Um país turbulento, com mudanças que ocorrem o tempo todo, uma população gigantesca e um processo de digitalização intenso. Estes são alguns conceitos que definem a China de acordo com Mark Greeven.
Na China é comum ver pessoas realizando pagamentos por meio de smartphones, fazendo compras no mobile e recebendo os produtos em meia hora. Este é o cotidiano de lá, em um nível que deverá ser alcançado pelo resto do mundo, inclusive o Brasil, em apenas 20 anos.
Parte da explicação para este cenário são os ecossistemas de negócios, encabeçados por gigantes como Alibaba e Tencent, que trouxeram um formato em que vários produtos e serviços distintos são oferecidos por negócios independentes, com um núcleo central.
Durante sua passagem pelo Brasil, onde participou do LATAM Retail Show, o mais completo evento de varejo e consumo da América Latina, o professor da IMD e autor do livro ‘Business Ecosystems in China: Alibaba and Competing Baidu, Tencent, Xiaomi and LeEco’, conversou com a Mercado & Consumo. Confira abaixo:
A China cresce abaixo de 7%, o resultado mínimo que eles buscam. O que eles estão fazendo errado?

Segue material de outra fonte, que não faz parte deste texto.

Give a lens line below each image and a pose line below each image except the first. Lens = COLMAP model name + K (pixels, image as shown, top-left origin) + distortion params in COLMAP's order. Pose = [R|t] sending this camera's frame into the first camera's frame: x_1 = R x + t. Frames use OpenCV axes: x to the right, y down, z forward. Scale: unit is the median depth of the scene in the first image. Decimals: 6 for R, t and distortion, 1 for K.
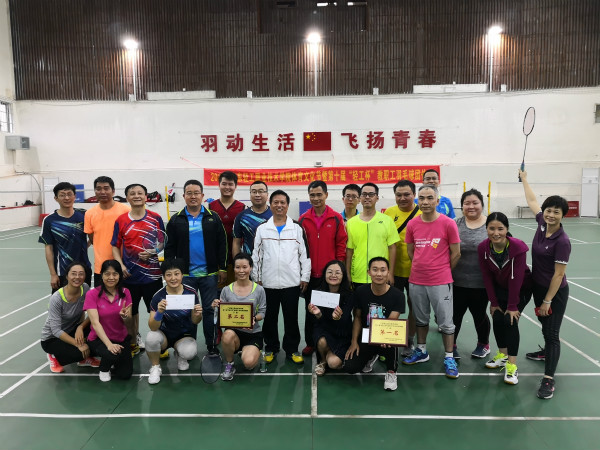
lens RADIAL K [[470.1, 0, 299.4], [0, 470.1, 228.1], [0, 0, 1]] dist [0.015270, -0.002389]
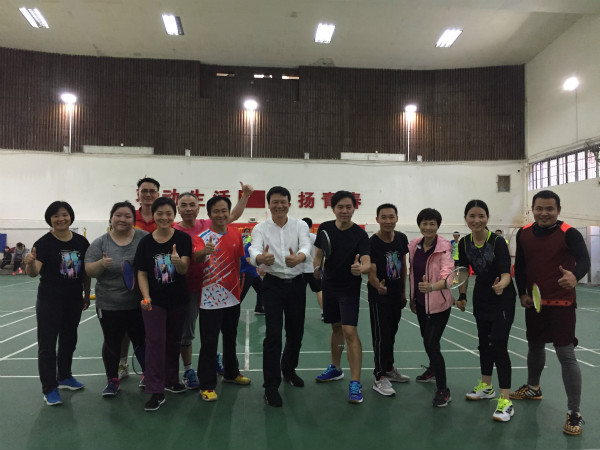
lens RADIAL K [[507.6, 0, 300.5], [0, 507.6, 227.0], [0, 0, 1]] dist [0.011397, -0.003485]
pose [[0.990575, 0.025532, 0.134572, -0.005765], [-0.009815, 0.993180, -0.116181, 0.008042], [-0.136620, 0.113765, 0.984069, -0.128299]]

Mark Greeven: Nenhuma economia pode continuar crescendo dois dígitos para sempre, o que desafiaria a lógica da economia. A China tem visto um crescimento milagroso há muito tempo e agora entramos em uma fase de maturidade, onde a taxa de crescimento econômico está diminuindo, enquanto a economia ainda está se expandindo mais rapidamente do que quase qualquer outra do mundo. Então, eu diria que o crescimento econômico da China não é de fato ruim. A economia da China está enfrentando desafios? É claro, existem desafios estruturais, como o sistema financeiro, reformas em andamento, excesso de capacidade nas indústrias, entre outros.
O governo da China investiu fortemente na construção e no setor de bens de consumo, focado no mercado interno. Mas isso criou uma dívida que eles talvez não consigam financiar, não é mesmo? Quais podem ser os resultados desse cenário?
De fato, a dívida não estará no setor de bens de consumo, mas em infraestrutura como a construção. Eu acho que você está falando de uma dívida do governo que eles não seriam capazes de pagar, possivelmente levando à quebra dos bancos dos governos locais. Esse risco certamente existe, embora devamos estar cientes de que esse risco é maior em algumas regiões do que em outras. Certamente, o governo central está ciente e está tomando medidas, mas não igualmente em todo o país.
Atualmente, um problema maior é que as empresas estão inadimplentes com seus empréstimos, levando à quebra de bancos locais e, como vimos, a resgates locais pelo governo. Esta certamente não é uma situação sustentável. Não obstante, não devemos esquecer que a economia da China é de política industrial e forte envolvimento do governo e, portanto, não podemos olhar para questões de dívida da mesma maneira que olharíamos de acordo com as regras tradicionais da economia de livre mercado.
O comércio realmente afetou a economia chinesa?
Eu acho que você está falando da guerra comercial com os EUA. Sim, isso está realmente afetando a economia chinesa. Mais importante, porém, está afetando os empresários chineses no setor privado. Não devemos esquecer que a “China” é impulsionada por empresários privados, pois mais de 70% da contribuição para o PIB vem do setor privado; ou seja, não do setor estatal. No entanto, o efeito não se limita à China.
Tomemos, por exemplo, a indústria automobilística alemã. Essa indústria é impulsionada pelo desenvolvimento da indústria automobilística chinesa e uma desaceleração ou barreiras regulatórias, tarifas e outros desafios estão afetando diretamente a indústria automobilística alemã e a cadeia de valor da indústria automobilística.
Qual seria o próximo passo de Pequim para manter a economia?
Em geral, acho que a promoção do consumo doméstico, o incentivo ao empreendedorismo e o apoio à inovação doméstica serão temas que ouviremos de Pequim por um tempo. Ao mesmo tempo, vimos e veremos mais reformas tributárias para reduzir a carga tributária, tanto no lado individual quanto no corporativo.
No futuro, a mudança demográfica representará um problema ainda maior que a já problemática situação das pensões. É necessária uma reforma previdenciária? O que os chineses poderiam fazer?
Sim, a China está perdendo seu dividendo demográfico. Uma solução não pode ser facilmente pensada. As reformas previdenciárias podem fazer parte da solução, mas o desafio é maior do que qualquer coisa que uma reforma possa resolver. Isso exigirá um esforço do setor privado, a inovação do sistema de saúde e o uso de tecnologias digitais para ampliar o acesso à assistência médica a uma população em envelhecimento.
Atualmente, vemos um boom de empreendimentos de assistência médica e de idosos na China, que investem em novas soluções e serviços e aumentam a eficiência em hospitais públicos nas cidades de primeiro e segundo níveis.